---- TEXT

Re: [RFC PATCH 0/3] Do not wait the full timeout on congestion_wait when there is no congestion

linux-mm.kvack.org archive mirror
 help / color / mirror / Atom feed

From: Minchan Kim <minchan.kim@gmail.com>
To: Mel Gorman <mel@csn.ul.ie>
Cc: linux-mm@kvack.org, linux-fsdevel@vger.kernel.org,
	Andrew Morton <akpm@linux-foundation.org>,
	Christian Ehrhardt <ehrhardt@linux.vnet.ibm.com>,
	Johannes Weiner <hannes@cmpxchg.org>,
	Wu Fengguang <fengguang.wu@intel.com>, Jan Kara <jack@suse.cz>,
	linux-kernel@vger.kernel.org, Rik van Riel <riel@redhat.com>,
	KOSAKI Motohiro <kosaki.motohiro@jp.fujitsu.com>,
	KAMEZAWA Hiroyuki <kamezawa.hiroyu@jp.fujitsu.com>
Subject: Re: [RFC PATCH 0/3] Do not wait the full timeout on congestion_wait when there is no congestion
Date: Fri, 27 Aug 2010 02:50:30 +0900	[thread overview]
Message-ID: <20100826175030.GE6873@barrios-desktop> (raw)
In-Reply-To: <20100826173147.GH20944@csn.ul.ie>

On Thu, Aug 26, 2010 at 06:31:47PM +0100, Mel Gorman wrote:
> On Fri, Aug 27, 2010 at 02:20:38AM +0900, Minchan Kim wrote:
> > On Thu, Aug 26, 2010 at 04:14:13PM +0100, Mel Gorman wrote:
> > > congestion_wait() is a bit stupid in that it goes to sleep even when there
> > > is no congestion. This causes stalls in a number of situations and may be
> > > partially responsible for bug reports about desktop interactivity.
> > > 
> > > This patch series aims to account for these unnecessary congestion_waits()
> > > and to avoid going to sleep when there is no congestion available. Patches
> > > 1 and 2 add instrumentation related to congestion which should be reuable
> > > by alternative solutions to congestion_wait. Patch 3 calls cond_resched()
> > > instead of going to sleep if there is no congestion.
> > > 
> > > Once again, I shoved this through performance test. Unlike previous tests,
> > > I ran this on a ported version of my usual test-suite that should be suitable
> > > for release soon. It's not quite as good as my old set but it's sufficient
> > > for this and related series. The tests I ran were kernbench vmr-stream
> > > iozone hackbench-sockets hackbench-pipes netperf-udp netperf-tcp sysbench
> > > stress-highalloc. Sysbench was a read/write tests and stress-highalloc is
> > > the usual stress the number of high order allocations that can be made while
> > > the system is under severe stress. The suite contains the necessary analysis
> > > scripts as well and I'd release it now except the documentation blows.
> > > 
> > > x86:    Intel Pentium D 3GHz with 3G RAM (no-brand machine)
> > > x86-64:	AMD Phenom 9950 1.3GHz with 3G RAM (no-brand machine)
> > > ppc64:	PPC970MP 2.5GHz with 3GB RAM (it's a terrasoft powerstation)
> > > 
> > > The disks on all of them were single disks and not particularly fast.
> > > 
> > > Comparison was between a 2.6.36-rc1 with patches 1 and 2 applied for
> > > instrumentation and a second test with patch 3 applied.

--------
---- MATERIAL SHOWN

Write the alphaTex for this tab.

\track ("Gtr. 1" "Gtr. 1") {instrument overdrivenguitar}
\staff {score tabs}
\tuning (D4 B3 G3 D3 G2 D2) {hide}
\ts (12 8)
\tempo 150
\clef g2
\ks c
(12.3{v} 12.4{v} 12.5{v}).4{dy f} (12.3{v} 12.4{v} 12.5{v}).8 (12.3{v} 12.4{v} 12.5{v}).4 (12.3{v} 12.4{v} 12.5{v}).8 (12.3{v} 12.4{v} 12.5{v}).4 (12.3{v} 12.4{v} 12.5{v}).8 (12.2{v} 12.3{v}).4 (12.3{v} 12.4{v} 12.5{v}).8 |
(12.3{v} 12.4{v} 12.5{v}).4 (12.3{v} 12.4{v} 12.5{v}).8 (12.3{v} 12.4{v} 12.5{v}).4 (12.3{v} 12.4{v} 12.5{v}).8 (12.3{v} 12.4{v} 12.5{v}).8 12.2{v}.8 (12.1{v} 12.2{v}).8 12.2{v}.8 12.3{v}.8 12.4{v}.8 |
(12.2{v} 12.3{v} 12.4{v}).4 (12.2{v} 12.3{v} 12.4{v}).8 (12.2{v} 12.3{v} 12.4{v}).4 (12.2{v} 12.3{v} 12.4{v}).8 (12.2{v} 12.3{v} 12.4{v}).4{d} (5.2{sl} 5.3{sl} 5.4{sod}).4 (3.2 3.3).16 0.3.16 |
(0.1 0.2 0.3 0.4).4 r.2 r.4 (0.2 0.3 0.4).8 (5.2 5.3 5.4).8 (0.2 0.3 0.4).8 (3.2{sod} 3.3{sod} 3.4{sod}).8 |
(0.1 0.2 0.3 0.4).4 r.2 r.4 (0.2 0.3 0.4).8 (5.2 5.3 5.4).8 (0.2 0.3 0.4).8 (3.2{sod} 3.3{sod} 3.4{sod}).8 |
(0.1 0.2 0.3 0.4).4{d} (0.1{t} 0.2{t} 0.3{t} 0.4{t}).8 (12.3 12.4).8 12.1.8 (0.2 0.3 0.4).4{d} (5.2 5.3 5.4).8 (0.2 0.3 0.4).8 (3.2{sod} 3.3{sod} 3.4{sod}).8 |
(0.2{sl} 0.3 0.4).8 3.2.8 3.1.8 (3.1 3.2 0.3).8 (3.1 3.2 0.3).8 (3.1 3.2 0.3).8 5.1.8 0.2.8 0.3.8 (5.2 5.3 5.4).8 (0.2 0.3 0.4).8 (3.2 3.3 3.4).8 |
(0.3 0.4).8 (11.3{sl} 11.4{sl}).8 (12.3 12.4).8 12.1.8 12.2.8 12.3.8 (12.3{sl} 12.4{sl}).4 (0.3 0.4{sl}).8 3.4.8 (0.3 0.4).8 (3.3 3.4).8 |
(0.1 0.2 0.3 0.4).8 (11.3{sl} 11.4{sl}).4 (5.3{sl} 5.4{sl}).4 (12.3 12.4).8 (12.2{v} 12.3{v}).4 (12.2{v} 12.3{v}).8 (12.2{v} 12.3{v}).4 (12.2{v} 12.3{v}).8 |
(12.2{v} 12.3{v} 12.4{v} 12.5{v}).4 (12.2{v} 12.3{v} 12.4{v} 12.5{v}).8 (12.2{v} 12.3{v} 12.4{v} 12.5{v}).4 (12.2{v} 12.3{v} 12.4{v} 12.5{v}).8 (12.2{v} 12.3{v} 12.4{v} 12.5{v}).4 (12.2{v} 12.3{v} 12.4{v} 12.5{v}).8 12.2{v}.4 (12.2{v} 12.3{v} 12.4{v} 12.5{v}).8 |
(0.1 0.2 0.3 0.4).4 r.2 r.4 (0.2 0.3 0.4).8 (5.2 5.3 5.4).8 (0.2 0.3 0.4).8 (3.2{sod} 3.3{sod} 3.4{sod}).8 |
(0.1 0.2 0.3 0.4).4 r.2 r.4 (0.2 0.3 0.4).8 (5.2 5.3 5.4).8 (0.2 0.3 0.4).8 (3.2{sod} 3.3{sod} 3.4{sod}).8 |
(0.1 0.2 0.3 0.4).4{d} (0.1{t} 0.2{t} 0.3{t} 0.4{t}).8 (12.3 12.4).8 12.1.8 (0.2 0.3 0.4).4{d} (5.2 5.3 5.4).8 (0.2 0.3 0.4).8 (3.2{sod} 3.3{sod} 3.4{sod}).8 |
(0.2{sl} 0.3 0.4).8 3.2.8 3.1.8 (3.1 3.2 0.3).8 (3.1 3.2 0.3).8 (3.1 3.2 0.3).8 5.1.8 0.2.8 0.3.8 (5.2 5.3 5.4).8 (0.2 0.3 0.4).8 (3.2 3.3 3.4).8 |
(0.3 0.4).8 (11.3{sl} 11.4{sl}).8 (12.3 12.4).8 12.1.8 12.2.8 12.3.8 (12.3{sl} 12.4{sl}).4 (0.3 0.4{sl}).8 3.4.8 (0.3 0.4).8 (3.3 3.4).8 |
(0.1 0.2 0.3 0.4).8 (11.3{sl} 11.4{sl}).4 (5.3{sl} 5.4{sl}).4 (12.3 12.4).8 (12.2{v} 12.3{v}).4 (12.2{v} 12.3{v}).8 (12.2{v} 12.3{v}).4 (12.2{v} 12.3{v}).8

--------

# WHAT YOU HAVE TO DO:
Return the passage of the mailing-list post starting with "In-Reply-To: <20100826173147.GH20944@csn.ul.ie>" and going on through "about desktop interactivity.", copied word for word.

# RESULT FOR THIS EXERCISE:
In-Reply-To: <20100826173147.GH20944@csn.ul.ie>

On Thu, Aug 26, 2010 at 06:31:47PM +0100, Mel Gorman wrote:
> On Fri, Aug 27, 2010 at 02:20:38AM +0900, Minchan Kim wrote:
> > On Thu, Aug 26, 2010 at 04:14:13PM +0100, Mel Gorman wrote:
> > > congestion_wait() is a bit stupid in that it goes to sleep even when there
> > > is no congestion. This causes stalls in a number of situations and may be
> > > partially responsible for bug reports about desktop interactivity.